Forty per cent of beds in public hospitals are occupied by women with complications resulting from unsafe abortions, doctors have said.
Many such cases involve women aged between 17 and 25 years. Such abortions are also responsible for the rise in mental illnesses, a Kenya Medical Association (KMA) conference in Kilifi County heard on Thursday.
The participants said that many abortion cases had resulted in death.
“The number of unsafe abortions is still high but it is under-reported. It is about 30 to 40 per cent bed occupancy,” said Kisumu Medical and Education Trust (Kmet) executive director Monica Ogutu.
Ms Ogutu blamed men and policy-makers for the rising cases of abortion in the country.
She said lack of family planning guidance for women and failure to make laws that support all women to procure safe abortions at hospitals were largely to blame.
“Men are a huge let-down. Some actually tell their women statements such as, ‘Contraceptives are for sex workers I do not want to see those tablets in my house’ and these are women who no longer want to conceive.”

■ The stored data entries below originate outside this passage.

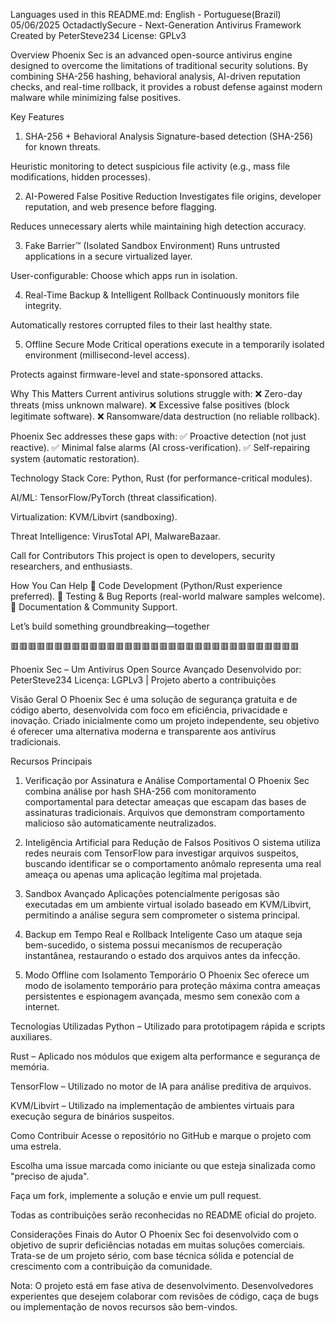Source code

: Languages used in this README.md: English - Portuguese(Brazil) 05/06/2025
OctadactlySecure - Next-Generation Antivirus Framework
Created by PeterSteve234
License: GPLv3

Overview
Phoenix Sec is an advanced open-source antivirus engine designed to overcome the limitations of traditional security solutions. By combining SHA-256 hashing, behavioral analysis, AI-driven reputation checks, and real-time rollback, it provides a robust defense against modern malware while minimizing false positives.

Key Features
1. SHA-256 + Behavioral Analysis
Signature-based detection (SHA-256) for known threats.

Heuristic monitoring to detect suspicious file activity (e.g., mass file modifications, hidden processes).

2. AI-Powered False Positive Reduction
Investigates file origins, developer reputation, and web presence before flagging.

Reduces unnecessary alerts while maintaining high detection accuracy.

3. Fake Barrier™ (Isolated Sandbox Environment)
Runs untrusted applications in a secure virtualized layer.

User-configurable: Choose which apps run in isolation.

4. Real-Time Backup & Intelligent Rollback
Continuously monitors file integrity.

Automatically restores corrupted files to their last healthy state.

5. Offline Secure Mode
Critical operations execute in a temporarily isolated environment (millisecond-level access).

Protects against firmware-level and state-sponsored attacks.

Why This Matters
Current antivirus solutions struggle with:
❌ Zero-day threats (miss unknown malware).
❌ Excessive false positives (block legitimate software).
❌ Ransomware/data destruction (no reliable rollback).

Phoenix Sec addresses these gaps with:
✅ Proactive detection (not just reactive).
✅ Minimal false alarms (AI cross-verification).
✅ Self-repairing system (automatic restoration).

Technology Stack
Core: Python, Rust (for performance-critical modules).

AI/ML: TensorFlow/PyTorch (threat classification).

Virtualization: KVM/Libvirt (sandboxing).

Threat Intelligence: VirusTotal API, MalwareBazaar.

Call for Contributors
This project is open to developers, security researchers, and enthusiasts.

How You Can Help
🔹 Code Development (Python/Rust experience preferred).
🔹 Testing & Bug Reports (real-world malware samples welcome).
🔹 Documentation & Community Support.

Let’s build something groundbreaking—together


🟥🟥🟥🟥🟥🟥🟥🟥🟥🟥🟥🟥🟥🟥🟥🟥🟥🟥🟥🟥🟥🟥🟥🟥🟥🟥🟥🟥🟥🟥🟥🟥🟥


Phoenix Sec – Um Antivírus Open Source Avançado
Desenvolvido por: PeterSteve234
Licença: LGPLv3 | Projeto aberto a contribuições

Visão Geral
O Phoenix Sec é uma solução de segurança gratuita e de código aberto, desenvolvida com foco em eficiência, privacidade e inovação. Criado inicialmente como um projeto independente, seu objetivo é oferecer uma alternativa moderna e transparente aos antivírus tradicionais.

Recursos Principais
1. Verificação por Assinatura e Análise Comportamental
O Phoenix Sec combina análise por hash SHA-256 com monitoramento comportamental para detectar ameaças que escapam das bases de assinaturas tradicionais. Arquivos que demonstram comportamento malicioso são automaticamente neutralizados.

2. Inteligência Artificial para Redução de Falsos Positivos
O sistema utiliza redes neurais com TensorFlow para investigar arquivos suspeitos, buscando identificar se o comportamento anômalo representa uma real ameaça ou apenas uma aplicação legítima mal projetada.

3. Sandbox Avançado
Aplicações potencialmente perigosas são executadas em um ambiente virtual isolado baseado em KVM/Libvirt, permitindo a análise segura sem comprometer o sistema principal.

4. Backup em Tempo Real e Rollback Inteligente
Caso um ataque seja bem-sucedido, o sistema possui mecanismos de recuperação instantânea, restaurando o estado dos arquivos antes da infecção.

5. Modo Offline com Isolamento Temporário
O Phoenix Sec oferece um modo de isolamento temporário para proteção máxima contra ameaças persistentes e espionagem avançada, mesmo sem conexão com a internet.

Tecnologias Utilizadas
Python – Utilizado para prototipagem rápida e scripts auxiliares.

Rust – Aplicado nos módulos que exigem alta performance e segurança de memória.

TensorFlow – Utilizado no motor de IA para análise preditiva de arquivos.

KVM/Libvirt – Utilizado na implementação de ambientes virtuais para execução segura de binários suspeitos.

Como Contribuir
Acesse o repositório no GitHub e marque o projeto com uma estrela.

Escolha uma issue marcada como iniciante ou que esteja sinalizada como "preciso de ajuda".

Faça um fork, implemente a solução e envie um pull request.

Todas as contribuições serão reconhecidas no README oficial do projeto.

Considerações Finais do Autor
O Phoenix Sec foi desenvolvido com o objetivo de suprir deficiências notadas em muitas soluções comerciais. Trata-se de um projeto sério, com base técnica sólida e potencial de crescimento com a contribuição da comunidade.

Nota: O projeto está em fase ativa de desenvolvimento. Desenvolvedores experientes que desejem colaborar com revisões de código, caça de bugs ou implementação de novos recursos são bem-vindos.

Ms Ogutu noted that some women use desperate methods such as swallowing disinfectants, drinking concentrated juices, strong tea and herbal concoctions to terminate pregnancies.

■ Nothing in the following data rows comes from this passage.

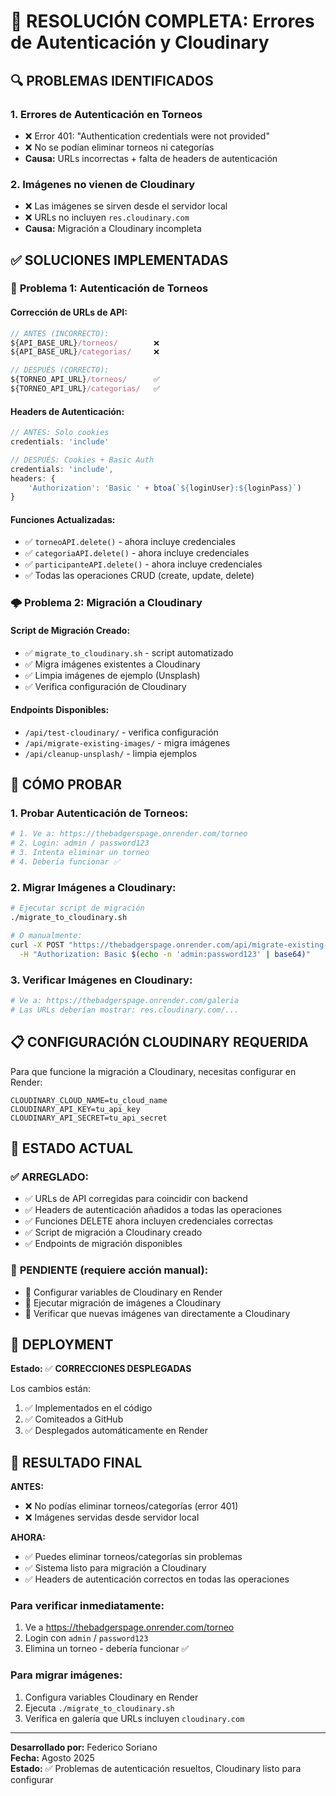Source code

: # 🚨 RESOLUCIÓN COMPLETA: Errores de Autenticación y Cloudinary

## 🔍 PROBLEMAS IDENTIFICADOS

### 1. **Errores de Autenticación en Torneos**
- ❌ Error 401: "Authentication credentials were not provided"
- ❌ No se podían eliminar torneos ni categorías
- **Causa:** URLs incorrectas + falta de headers de autenticación

### 2. **Imágenes no vienen de Cloudinary**
- ❌ Las imágenes se sirven desde el servidor local
- ❌ URLs no incluyen `res.cloudinary.com`
- **Causa:** Migración a Cloudinary incompleta

## ✅ SOLUCIONES IMPLEMENTADAS

### 🔧 **Problema 1: Autenticación de Torneos**

#### **Corrección de URLs de API:**
```javascript
// ANTES (INCORRECTO):
${API_BASE_URL}/torneos/        ❌
${API_BASE_URL}/categorias/     ❌

// DESPUÉS (CORRECTO):
${TORNEO_API_URL}/torneos/      ✅ 
${TORNEO_API_URL}/categorias/   ✅
```

#### **Headers de Autenticación:**
```javascript
// ANTES: Solo cookies
credentials: 'include'

// DESPUÉS: Cookies + Basic Auth
credentials: 'include',
headers: {
    'Authorization': 'Basic ' + btoa(`${loginUser}:${loginPass}`)
}
```

#### **Funciones Actualizadas:**
- ✅ `torneoAPI.delete()` - ahora incluye credenciales
- ✅ `categoriaAPI.delete()` - ahora incluye credenciales  
- ✅ `participanteAPI.delete()` - ahora incluye credenciales
- ✅ Todas las operaciones CRUD (create, update, delete)

### 🌩️ **Problema 2: Migración a Cloudinary**

#### **Script de Migración Creado:**
- ✅ `migrate_to_cloudinary.sh` - script automatizado
- ✅ Migra imágenes existentes a Cloudinary
- ✅ Limpia imágenes de ejemplo (Unsplash)
- ✅ Verifica configuración de Cloudinary

#### **Endpoints Disponibles:**
- `/api/test-cloudinary/` - verifica configuración
- `/api/migrate-existing-images/` - migra imágenes
- `/api/cleanup-unsplash/` - limpia ejemplos

## 🧪 CÓMO PROBAR

### **1. Probar Autenticación de Torneos:**
```bash
# 1. Ve a: https://thebadgerspage.onrender.com/torneo
# 2. Login: admin / password123  
# 3. Intenta eliminar un torneo
# 4. Debería funcionar ✅
```

### **2. Migrar Imágenes a Cloudinary:**
```bash
# Ejecutar script de migración
./migrate_to_cloudinary.sh

# O manualmente:
curl -X POST "https://thebadgerspage.onrender.com/api/migrate-existing-images/" \
  -H "Authorization: Basic $(echo -n 'admin:password123' | base64)"
```

### **3. Verificar Imágenes en Cloudinary:**
```bash
# Ve a: https://thebadgerspage.onrender.com/galeria
# Las URLs deberían mostrar: res.cloudinary.com/...
```

## 📋 CONFIGURACIÓN CLOUDINARY REQUERIDA

Para que funcione la migración a Cloudinary, necesitas configurar en Render:

```env
CLOUDINARY_CLOUD_NAME=tu_cloud_name
CLOUDINARY_API_KEY=tu_api_key
CLOUDINARY_API_SECRET=tu_api_secret
```

## 🎯 ESTADO ACTUAL

### ✅ **ARREGLADO:**
- ✅ URLs de API corregidas para coincidir con backend
- ✅ Headers de autenticación añadidos a todas las operaciones
- ✅ Funciones DELETE ahora incluyen credenciales correctas
- ✅ Script de migración a Cloudinary creado
- ✅ Endpoints de migración disponibles

### 🔄 **PENDIENTE (requiere acción manual):**
- 🔄 Configurar variables de Cloudinary en Render
- 🔄 Ejecutar migración de imágenes a Cloudinary
- 🔄 Verificar que nuevas imágenes van directamente a Cloudinary

## 🚀 DEPLOYMENT

**Estado:** ✅ **CORRECCIONES DESPLEGADAS**

Los cambios están:
1. ✅ Implementados en el código
2. ✅ Comiteados a GitHub  
3. ✅ Desplegados automáticamente en Render

## 🎉 RESULTADO FINAL

**ANTES:**
- ❌ No podías eliminar torneos/categorías (error 401)
- ❌ Imágenes servidas desde servidor local

**AHORA:**
- ✅ Puedes eliminar torneos/categorías sin problemas
- ✅ Sistema listo para migración a Cloudinary
- ✅ Headers de autenticación correctos en todas las operaciones

### **Para verificar inmediatamente:**
1. Ve a https://thebadgerspage.onrender.com/torneo
2. Login con `admin` / `password123`
3. Elimina un torneo - debería funcionar ✅

### **Para migrar imágenes:**
1. Configura variables Cloudinary en Render
2. Ejecuta `./migrate_to_cloudinary.sh`
3. Verifica en galería que URLs incluyen `cloudinary.com`

---

**Desarrollado por:** Federico Soriano  
**Fecha:** Agosto 2025  
**Estado:** ✅ Problemas de autenticación resueltos, Cloudinary listo para configurar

Most of the patients say they turn to backstreet clinics to procure abortions due to lack of money, she said.
The Kmet boss said others feared being dumped by their boyfriends or being stigmatised by family and friends.
Nyanza, Western and Rift Valley are leading in cases of abortion.
Kenya Medical Association secretary Lukoye Atwoli said rape and incest that resulted in unwanted pregnancies were among the major reasons women developed mental illnesses.
Such women, Dr Atwoli said, suffered from anxiety and depression which interfered with their ability to work, their relationships and increased risk of suicide.